Una miniatura a página completa permite desplegar toda la jerarquía celestial. En la cúspide, la Trinidad rodeada de tres filas de ángeles: serafines (rojos), querubines (azules y tronos (dorados). En el centro, la Virgen flanqueada, a la izquierda, por patriarcas y bienaventurados y, a la derecha, por apóstoles y mártires. En la parte inferior una figura con ropas papales aparece rodeada de vírgenes a la derecha y de jerarquías eclesiásticas a la izquierda.

Para ilustrar la antífona del santo sacramento se escoge una de las prefiguraciones eucarísticas del Antiguo Testamento más características: la recogida del maná.
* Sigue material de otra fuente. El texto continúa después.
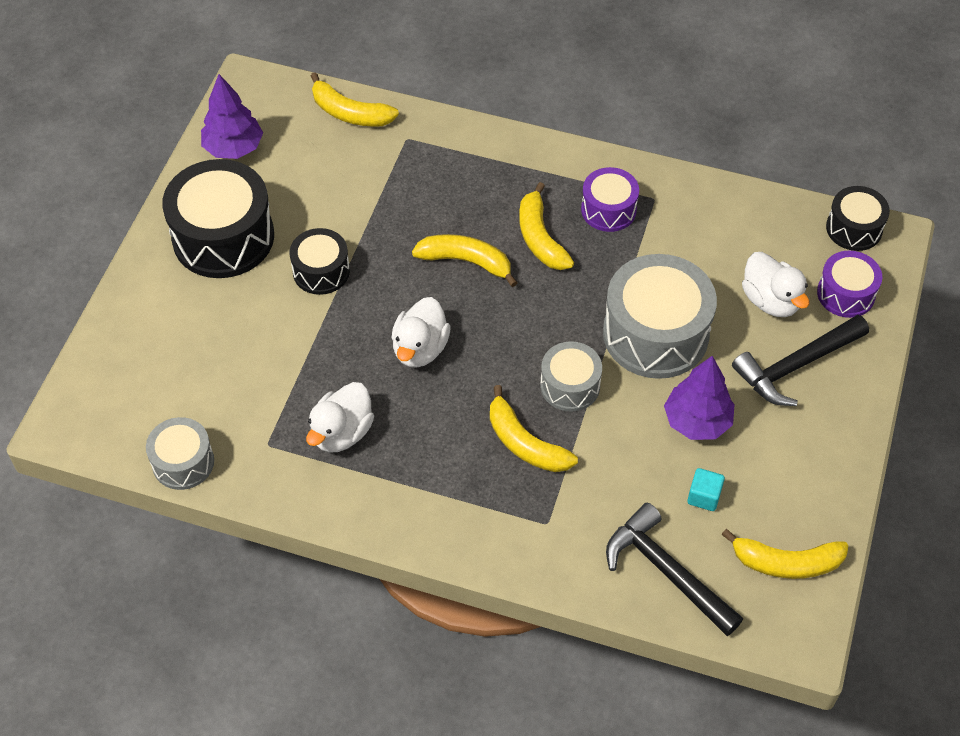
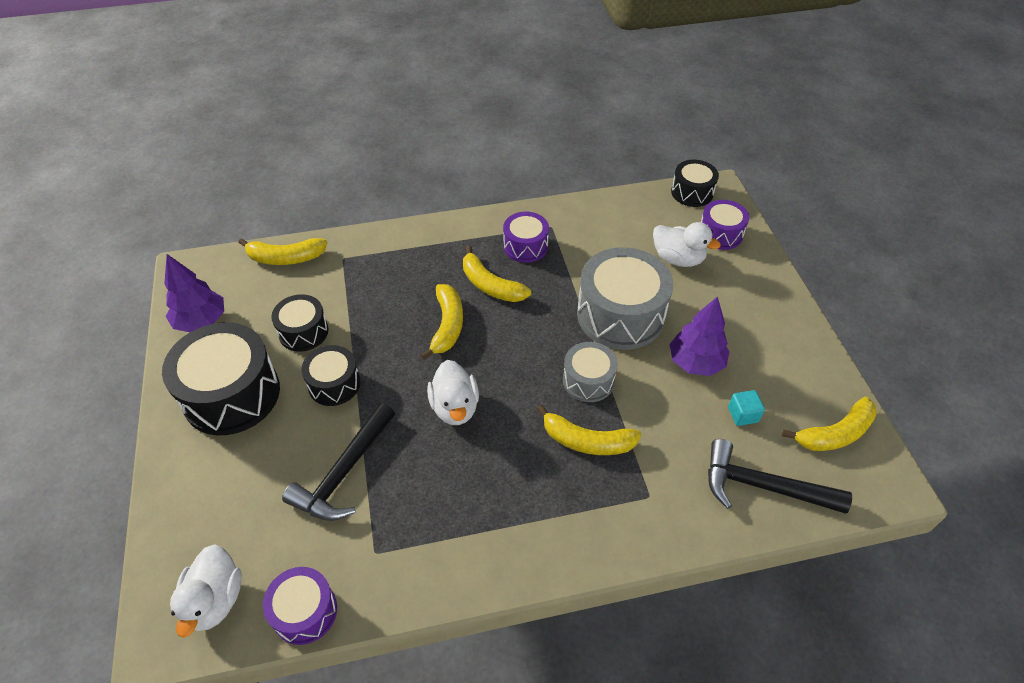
camera: 30 degrees left, 5 degrees down
(183, 462) = (305, 611): grey drum -> purple drum
(322, 203) = (303, 332): none -> black drum
(342, 432) = (434, 508): white duck -> white duck (215, 600)
(466, 262) = (447, 325): yellow banana -> yellow banana turned 105 degrees clockwise
(795, 366) = (728, 294): black hammer -> black hammer (344, 473)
Aunque suele ser una escena al aire libre, el miniaturista la situó delante de un pórtico de estilo clásico.



La escena ha sido interpretada como la oración de Ezequías (Isaías 38, 1.8). Este rey de Judá enfermó e Isaías le comunicó su próxima muerte. Pero Ezequías expuso al Señor sus méritos y entonces Isaías recibió el encargo divino de comunicar al rey que su vida se prolongaría otros quince años. Se trata de un tema muy raro para un libro de horas y que solo tuvo cierto desarrollo iconográfico en la Alta Edad Media.



El final del libro está ilustrado por tres miniaturas a página completa unidas entre sí por una oración a la Virgen escrita en latín en los marcos. La primera es una original versión de la fuente de la vida. El difunto, arrodillado, se dispone a entrar en el Paraíso por la intercesión de los santos Pedro y Pablo y de las santas Magdalena y santa María Egipciaca. El Paraíso se concibe como un jardín cerrado donde se halla la Virgen sentada, presidido por una fuente octogonal en la que Cristo exprime sus llagas para llenarla con su sangre y algunos bienaventurados se bañan.



El libro termina con este doble folio.En la 332 la Virgen con el niño aparece saliendo de un lirio, alusivo a su pureza, al igual que la valla que cierra el jardín. Alrededor un rosario formado por rosas y, en las esquinas, el tetramorfos o símbolo de los apóstoles. En la pag siguiente las Arma Christi, es decir una serie de objetos asociados a la pasión de Cristo representados con armas heráldicas. En los marcos aparecen seis figuras barbadas sin identificar que sostienen filacterios en blanco. Puede tratarse de patriarcas, profetas o doctores de la iglesia.